Expression particulière de l'idéal moderne d'émancipation, l'anarchisme s'est distingué dans l'histoire des idées politiques et sociales par sa critique radicale du politique en tant qu'organisation étatique de la sphère publique : l'an-archie signifie d'abord la réappropriation sociale de la dimension publique, et, dans la tradition anarcho-syndicaliste, la résorption du politique dans l'économique et le social. Pourtant, l'histoire de l'anarchisme des XIXe et XXe siècles est traversée par une tension permanente entre le projet d'une organisation anti-autoritaire et anti-étatiste de la société (principe de liberté) et la nécessité d'utiliser la médiation politique-étatique comme forme d'action (principe d'autorité). La solution fédéraliste proposée par Pierre-Joseph Proudhon au XIXe siècle, la Commune de Paris en 1871, ou l’action des anarchistes de la CNT participant au gouvernement républicain durant la guerre civile espagnole en sont quelques exemples. Cette tension a traditionnellement été interprétée comme une forme d'incohérence : pour les critiques de l'anarchisme, elle révèle un « archaïsme » aveugle à la « modernité politique » qui serait indissociable de la forme étatique ; pour des anarchistes, l'« incohérence » a pu être assimilée à une inconséquence avec l'idée anarchiste voire à une « trahison ». Malgré leurs différences, ces deux lectures ont en commun d'effacer la tension de l’idée anarchiste et donc les questions dont elle est porteuse.

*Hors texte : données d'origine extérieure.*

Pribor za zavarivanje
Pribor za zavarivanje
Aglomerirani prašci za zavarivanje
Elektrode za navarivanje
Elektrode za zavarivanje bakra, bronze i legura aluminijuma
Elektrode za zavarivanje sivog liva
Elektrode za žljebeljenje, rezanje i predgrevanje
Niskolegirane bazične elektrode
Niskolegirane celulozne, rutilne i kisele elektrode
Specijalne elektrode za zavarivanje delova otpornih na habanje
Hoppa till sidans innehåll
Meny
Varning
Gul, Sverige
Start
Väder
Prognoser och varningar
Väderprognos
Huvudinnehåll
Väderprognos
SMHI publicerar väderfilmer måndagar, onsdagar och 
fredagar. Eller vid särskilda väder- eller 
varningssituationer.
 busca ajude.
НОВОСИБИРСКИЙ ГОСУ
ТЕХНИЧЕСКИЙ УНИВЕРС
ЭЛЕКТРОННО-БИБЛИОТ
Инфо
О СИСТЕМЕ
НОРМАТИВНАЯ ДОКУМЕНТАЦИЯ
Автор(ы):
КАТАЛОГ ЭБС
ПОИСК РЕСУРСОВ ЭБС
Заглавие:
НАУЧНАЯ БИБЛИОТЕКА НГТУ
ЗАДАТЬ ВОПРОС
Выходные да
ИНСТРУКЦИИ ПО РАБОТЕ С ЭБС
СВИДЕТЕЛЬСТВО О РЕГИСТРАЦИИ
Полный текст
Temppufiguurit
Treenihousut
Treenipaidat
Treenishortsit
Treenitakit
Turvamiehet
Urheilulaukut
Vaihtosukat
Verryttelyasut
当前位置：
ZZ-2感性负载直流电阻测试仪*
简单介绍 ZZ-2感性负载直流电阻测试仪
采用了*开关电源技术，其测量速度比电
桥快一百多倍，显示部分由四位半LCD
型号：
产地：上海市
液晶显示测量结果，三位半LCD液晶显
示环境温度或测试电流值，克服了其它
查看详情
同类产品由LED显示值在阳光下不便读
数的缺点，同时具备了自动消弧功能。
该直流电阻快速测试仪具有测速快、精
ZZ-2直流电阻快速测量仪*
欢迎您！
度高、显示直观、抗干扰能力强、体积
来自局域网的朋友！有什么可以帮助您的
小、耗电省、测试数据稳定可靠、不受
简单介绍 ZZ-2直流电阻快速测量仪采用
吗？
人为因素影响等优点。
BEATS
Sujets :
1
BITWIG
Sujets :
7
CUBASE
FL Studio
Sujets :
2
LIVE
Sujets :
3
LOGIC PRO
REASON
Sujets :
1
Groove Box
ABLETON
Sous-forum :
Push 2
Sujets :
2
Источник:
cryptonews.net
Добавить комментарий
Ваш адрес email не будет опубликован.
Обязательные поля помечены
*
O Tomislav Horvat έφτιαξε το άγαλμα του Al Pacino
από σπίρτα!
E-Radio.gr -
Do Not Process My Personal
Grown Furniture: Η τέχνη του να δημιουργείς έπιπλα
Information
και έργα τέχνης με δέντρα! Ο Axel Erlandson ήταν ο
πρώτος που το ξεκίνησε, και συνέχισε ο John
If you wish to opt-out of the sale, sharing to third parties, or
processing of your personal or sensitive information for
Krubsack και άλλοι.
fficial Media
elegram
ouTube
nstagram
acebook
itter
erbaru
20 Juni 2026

À distance de ces deux lectures établies, les travaux qui seront présentés dans le cadre de ce colloque chercheront à interroger cette tension non pas comme une incohérence, mais comme le symptôme d'un problème général qui touche au sens du politique comme tel, et dont on peut trouver une expression dans la crise contemporaine des formes établies de démocratie représentative et de la notion même de représentation politique, ainsi que dans l'émergence récente de nouvelles formes d'action publique – Indignados, Occupy, certaines formes de l'altermondialisme qui mettent en question la pratique politique en tant pratique spécialisée et professionnelle reproduisant les hiérarchies instituées et les systèmes verticaux de prise de décision ou engendrant de nouvelles hiérarchies qui échappent dans une large mesure au contrôle social.
En conjuguant des approches historiques réfléchies et des approches théoriques référées à des situations historiques concrètes, les différentes contributions s'organiseront selon les trois axes principaux du colloque :
a) Revisiter la notion du politique à partir de la critique anarchiste de l'État ainsi que des expériences anarchistes ou des « sociétés sans État » (Clastres) de construction de formes alternatives d'organisation de la société, non étatiques et non « politiques » au sens de la modernité libérale et de sa conception spécifique de l'État-nation, et fondées sur l'horizontalité des processus de prise de décision.
b) Reprendre, à nouveaux frais, les deux questions centrales du rapport entre culture (mode de vie) et politique, d'une part, et entre culture et transformation sociale, d'autre part.
c) Interroger les présupposés ontologiques de l'anarchisme et notamment sa croyance en une nature « bonne » de l'humain, et penser la relation entre l'anarchisme et le politique à partir d'une anthropologie post-freudienne.